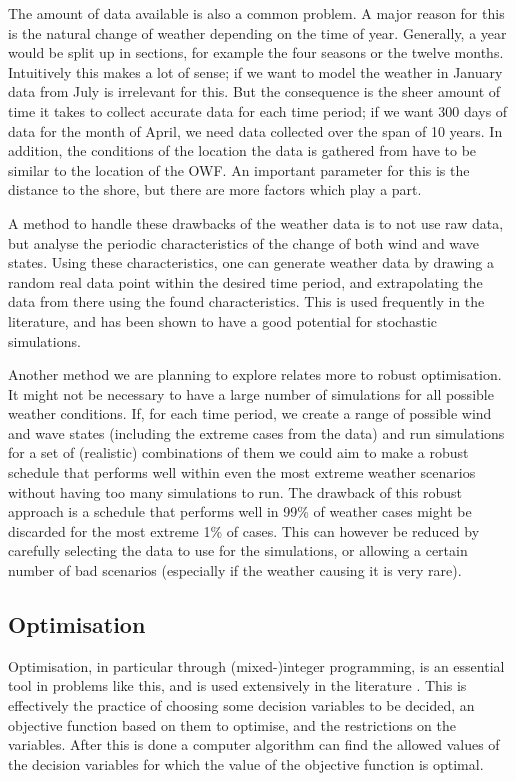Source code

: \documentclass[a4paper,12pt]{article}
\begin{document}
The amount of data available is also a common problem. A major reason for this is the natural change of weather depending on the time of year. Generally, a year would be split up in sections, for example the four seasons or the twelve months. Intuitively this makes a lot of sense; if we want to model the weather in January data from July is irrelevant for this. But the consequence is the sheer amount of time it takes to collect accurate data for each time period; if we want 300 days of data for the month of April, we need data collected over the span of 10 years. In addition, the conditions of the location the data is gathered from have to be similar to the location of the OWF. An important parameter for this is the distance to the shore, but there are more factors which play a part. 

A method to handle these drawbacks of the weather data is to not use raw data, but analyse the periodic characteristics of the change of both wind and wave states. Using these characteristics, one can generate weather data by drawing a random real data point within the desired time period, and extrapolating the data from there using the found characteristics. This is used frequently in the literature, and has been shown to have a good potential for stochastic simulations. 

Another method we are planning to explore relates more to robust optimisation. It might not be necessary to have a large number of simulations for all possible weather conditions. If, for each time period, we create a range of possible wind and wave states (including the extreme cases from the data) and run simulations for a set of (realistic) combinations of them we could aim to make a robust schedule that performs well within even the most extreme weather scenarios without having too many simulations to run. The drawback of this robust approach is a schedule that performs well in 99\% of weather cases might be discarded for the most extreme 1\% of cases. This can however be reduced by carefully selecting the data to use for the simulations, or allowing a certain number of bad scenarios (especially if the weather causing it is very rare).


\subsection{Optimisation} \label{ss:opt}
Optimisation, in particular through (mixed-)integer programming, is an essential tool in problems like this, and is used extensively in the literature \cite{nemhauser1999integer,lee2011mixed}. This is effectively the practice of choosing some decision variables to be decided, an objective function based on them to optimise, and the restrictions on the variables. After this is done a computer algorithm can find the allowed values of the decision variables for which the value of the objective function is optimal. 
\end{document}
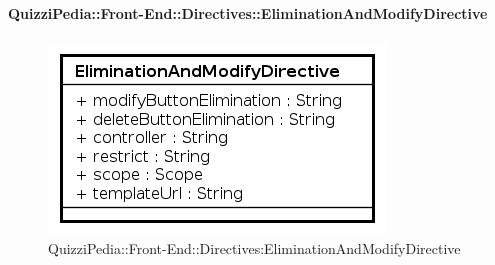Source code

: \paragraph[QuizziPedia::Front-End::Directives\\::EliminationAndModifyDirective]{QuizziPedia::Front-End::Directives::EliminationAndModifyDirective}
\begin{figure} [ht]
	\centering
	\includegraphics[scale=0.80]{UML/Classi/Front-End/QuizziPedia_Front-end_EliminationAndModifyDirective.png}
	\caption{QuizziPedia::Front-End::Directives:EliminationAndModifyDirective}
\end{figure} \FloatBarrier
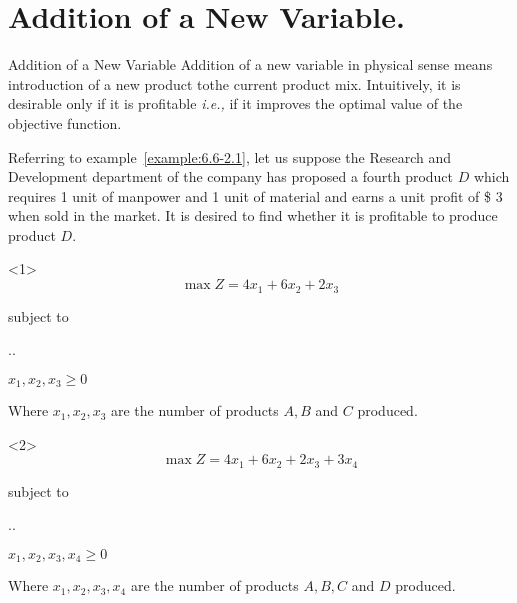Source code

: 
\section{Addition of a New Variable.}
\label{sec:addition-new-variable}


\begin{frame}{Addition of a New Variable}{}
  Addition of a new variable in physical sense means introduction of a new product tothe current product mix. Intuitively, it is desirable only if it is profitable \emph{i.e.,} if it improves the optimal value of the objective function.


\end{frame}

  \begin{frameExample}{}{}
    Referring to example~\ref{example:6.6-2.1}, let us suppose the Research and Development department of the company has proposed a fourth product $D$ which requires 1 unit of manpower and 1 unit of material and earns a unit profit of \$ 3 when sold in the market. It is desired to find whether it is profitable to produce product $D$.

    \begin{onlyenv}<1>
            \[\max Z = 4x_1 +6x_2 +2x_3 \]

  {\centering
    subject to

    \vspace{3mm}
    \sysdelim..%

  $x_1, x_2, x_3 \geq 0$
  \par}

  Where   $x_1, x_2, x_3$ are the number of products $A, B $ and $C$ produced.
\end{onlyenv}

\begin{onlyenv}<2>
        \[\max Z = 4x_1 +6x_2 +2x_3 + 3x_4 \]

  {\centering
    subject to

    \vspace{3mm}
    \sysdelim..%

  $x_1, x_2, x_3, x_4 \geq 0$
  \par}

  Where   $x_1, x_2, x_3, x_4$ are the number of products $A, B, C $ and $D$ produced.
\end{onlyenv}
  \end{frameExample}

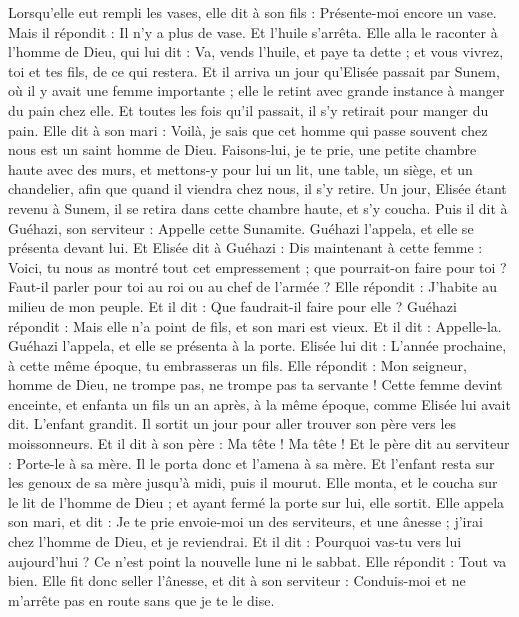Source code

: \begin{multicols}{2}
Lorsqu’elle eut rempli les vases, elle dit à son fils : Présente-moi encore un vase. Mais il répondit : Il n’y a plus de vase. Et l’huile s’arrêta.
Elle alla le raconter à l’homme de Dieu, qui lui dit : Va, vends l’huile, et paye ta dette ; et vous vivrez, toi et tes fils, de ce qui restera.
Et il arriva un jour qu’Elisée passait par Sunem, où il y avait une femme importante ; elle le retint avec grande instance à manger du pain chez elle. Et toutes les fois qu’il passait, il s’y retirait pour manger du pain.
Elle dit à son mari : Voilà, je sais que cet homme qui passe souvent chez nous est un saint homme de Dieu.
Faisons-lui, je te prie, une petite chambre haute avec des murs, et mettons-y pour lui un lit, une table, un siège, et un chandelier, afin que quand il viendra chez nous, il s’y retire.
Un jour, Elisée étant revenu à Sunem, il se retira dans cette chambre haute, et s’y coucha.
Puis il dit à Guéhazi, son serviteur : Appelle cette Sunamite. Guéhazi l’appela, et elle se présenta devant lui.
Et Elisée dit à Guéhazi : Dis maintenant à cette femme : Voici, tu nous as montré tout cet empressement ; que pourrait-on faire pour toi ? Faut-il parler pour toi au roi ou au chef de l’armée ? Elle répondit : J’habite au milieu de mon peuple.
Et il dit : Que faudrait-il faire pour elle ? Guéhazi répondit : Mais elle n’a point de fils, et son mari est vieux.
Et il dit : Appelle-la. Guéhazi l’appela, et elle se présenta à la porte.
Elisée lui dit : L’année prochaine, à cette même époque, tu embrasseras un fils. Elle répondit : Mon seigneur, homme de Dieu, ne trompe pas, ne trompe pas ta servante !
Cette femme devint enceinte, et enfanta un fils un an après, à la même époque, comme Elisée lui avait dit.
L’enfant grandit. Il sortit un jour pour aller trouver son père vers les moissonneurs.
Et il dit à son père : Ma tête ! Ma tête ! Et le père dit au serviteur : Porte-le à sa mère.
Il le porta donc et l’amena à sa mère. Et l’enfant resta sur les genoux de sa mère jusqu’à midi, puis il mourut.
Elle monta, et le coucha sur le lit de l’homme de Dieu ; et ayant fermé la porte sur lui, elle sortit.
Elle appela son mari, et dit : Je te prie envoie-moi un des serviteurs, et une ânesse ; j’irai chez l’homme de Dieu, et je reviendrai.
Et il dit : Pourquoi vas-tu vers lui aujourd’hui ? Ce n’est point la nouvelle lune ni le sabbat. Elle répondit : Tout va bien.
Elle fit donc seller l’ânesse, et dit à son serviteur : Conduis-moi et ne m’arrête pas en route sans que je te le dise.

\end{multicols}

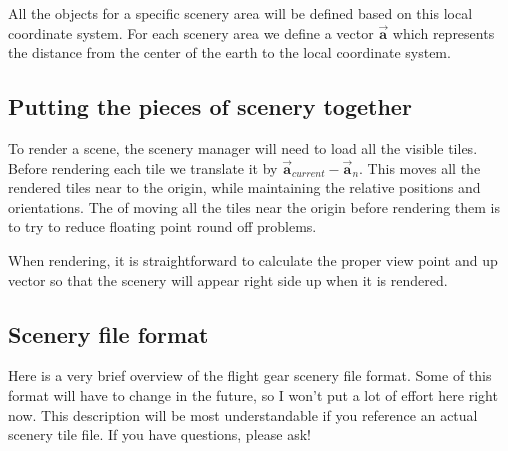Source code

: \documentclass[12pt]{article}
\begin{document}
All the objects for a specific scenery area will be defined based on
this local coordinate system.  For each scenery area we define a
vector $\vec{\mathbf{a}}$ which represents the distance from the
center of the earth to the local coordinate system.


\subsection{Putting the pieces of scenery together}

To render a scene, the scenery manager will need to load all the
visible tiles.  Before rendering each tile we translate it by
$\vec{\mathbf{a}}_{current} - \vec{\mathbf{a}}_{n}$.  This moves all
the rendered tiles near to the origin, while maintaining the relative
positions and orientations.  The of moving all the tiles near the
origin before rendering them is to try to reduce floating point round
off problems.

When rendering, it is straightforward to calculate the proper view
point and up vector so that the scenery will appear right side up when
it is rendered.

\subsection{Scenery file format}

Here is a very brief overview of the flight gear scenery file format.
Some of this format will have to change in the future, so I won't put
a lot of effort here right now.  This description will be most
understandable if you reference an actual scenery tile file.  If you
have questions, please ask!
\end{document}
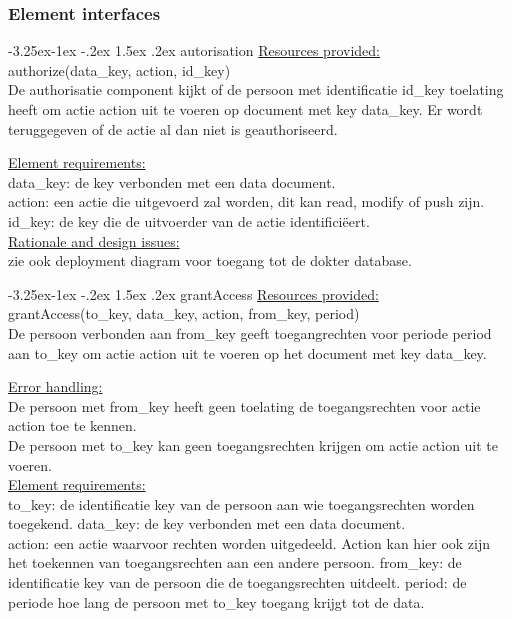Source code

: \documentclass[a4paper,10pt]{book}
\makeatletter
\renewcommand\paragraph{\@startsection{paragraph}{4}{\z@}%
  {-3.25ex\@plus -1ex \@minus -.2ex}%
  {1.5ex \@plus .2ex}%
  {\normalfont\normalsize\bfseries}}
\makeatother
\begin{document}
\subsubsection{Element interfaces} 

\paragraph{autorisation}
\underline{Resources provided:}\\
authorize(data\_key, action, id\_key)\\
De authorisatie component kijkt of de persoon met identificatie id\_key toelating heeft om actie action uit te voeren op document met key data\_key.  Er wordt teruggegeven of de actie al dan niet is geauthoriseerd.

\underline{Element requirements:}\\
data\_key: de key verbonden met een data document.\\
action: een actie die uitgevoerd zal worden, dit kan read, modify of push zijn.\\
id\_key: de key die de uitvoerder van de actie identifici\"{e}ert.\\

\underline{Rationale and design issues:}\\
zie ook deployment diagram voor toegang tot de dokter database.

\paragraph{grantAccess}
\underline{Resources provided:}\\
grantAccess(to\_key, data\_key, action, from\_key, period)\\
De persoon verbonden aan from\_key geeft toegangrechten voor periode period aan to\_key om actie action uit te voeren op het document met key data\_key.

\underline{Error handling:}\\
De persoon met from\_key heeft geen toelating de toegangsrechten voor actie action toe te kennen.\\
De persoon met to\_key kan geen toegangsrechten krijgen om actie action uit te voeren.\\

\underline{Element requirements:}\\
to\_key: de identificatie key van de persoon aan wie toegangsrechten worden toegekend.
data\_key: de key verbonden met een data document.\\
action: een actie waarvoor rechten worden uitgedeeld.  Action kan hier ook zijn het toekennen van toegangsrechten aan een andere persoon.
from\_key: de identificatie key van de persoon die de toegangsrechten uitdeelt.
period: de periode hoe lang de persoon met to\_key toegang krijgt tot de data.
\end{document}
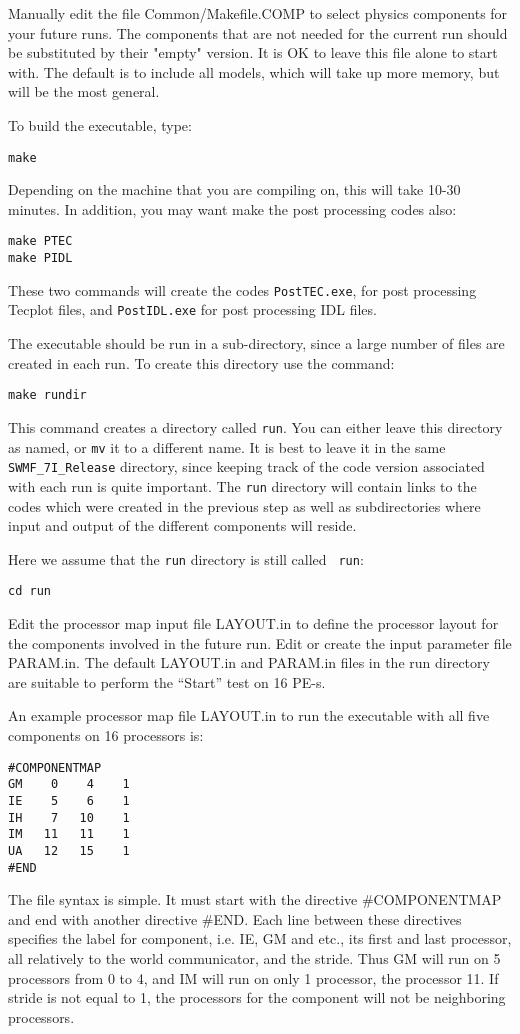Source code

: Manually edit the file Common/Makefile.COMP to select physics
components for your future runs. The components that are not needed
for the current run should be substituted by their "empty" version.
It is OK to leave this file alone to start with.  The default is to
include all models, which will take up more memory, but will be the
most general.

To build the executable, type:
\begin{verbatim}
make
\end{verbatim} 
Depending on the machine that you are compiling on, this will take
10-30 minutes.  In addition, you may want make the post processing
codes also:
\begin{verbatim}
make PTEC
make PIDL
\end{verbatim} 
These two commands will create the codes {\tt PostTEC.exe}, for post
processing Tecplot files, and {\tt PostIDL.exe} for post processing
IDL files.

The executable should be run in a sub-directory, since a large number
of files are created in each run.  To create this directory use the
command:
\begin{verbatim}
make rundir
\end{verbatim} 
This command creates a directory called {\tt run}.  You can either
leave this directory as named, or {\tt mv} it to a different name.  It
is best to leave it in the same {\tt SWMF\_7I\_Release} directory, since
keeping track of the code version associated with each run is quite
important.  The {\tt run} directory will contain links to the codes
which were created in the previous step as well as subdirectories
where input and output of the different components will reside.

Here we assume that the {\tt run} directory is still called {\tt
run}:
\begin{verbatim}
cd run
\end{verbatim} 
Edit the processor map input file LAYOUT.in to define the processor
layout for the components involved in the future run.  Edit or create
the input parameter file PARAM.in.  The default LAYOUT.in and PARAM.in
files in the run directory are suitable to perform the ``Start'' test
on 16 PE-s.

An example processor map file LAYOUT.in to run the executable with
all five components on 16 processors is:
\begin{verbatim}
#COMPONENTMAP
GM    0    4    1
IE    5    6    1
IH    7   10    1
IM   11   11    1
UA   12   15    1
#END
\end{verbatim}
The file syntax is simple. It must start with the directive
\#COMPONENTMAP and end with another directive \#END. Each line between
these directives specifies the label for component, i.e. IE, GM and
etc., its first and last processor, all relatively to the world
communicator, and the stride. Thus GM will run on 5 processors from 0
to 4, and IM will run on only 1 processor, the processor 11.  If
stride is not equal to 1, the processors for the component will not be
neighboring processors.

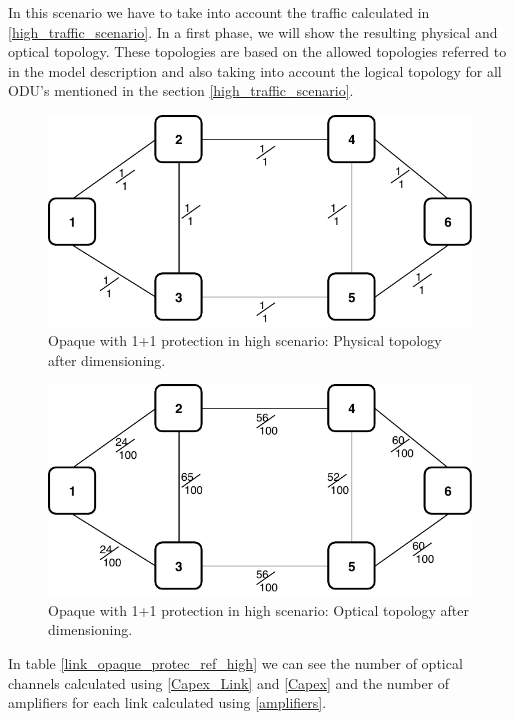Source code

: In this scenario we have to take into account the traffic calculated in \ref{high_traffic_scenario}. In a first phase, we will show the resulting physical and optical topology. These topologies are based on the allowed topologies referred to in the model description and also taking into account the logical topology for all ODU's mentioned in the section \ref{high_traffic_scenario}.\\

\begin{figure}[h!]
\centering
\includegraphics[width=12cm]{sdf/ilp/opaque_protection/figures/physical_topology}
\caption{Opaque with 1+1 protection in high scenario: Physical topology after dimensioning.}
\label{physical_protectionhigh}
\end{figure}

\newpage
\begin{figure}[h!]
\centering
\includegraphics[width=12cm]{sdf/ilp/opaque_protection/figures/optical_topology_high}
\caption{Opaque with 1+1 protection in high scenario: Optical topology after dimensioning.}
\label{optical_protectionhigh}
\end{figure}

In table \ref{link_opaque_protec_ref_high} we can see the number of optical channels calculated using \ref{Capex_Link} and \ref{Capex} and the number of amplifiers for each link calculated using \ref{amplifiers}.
○ ○ ○ ○
*What you are asked to do*: From the entries, report each line that includes the word "products".

*Result of the task*:
  Where   $x_1, x_2, x_3$ are the number of products $A, B $ and $C$ produced.
  Where   $x_1, x_2, x_3, x_4$ are the number of products $A, B, C $ and $D$ produced.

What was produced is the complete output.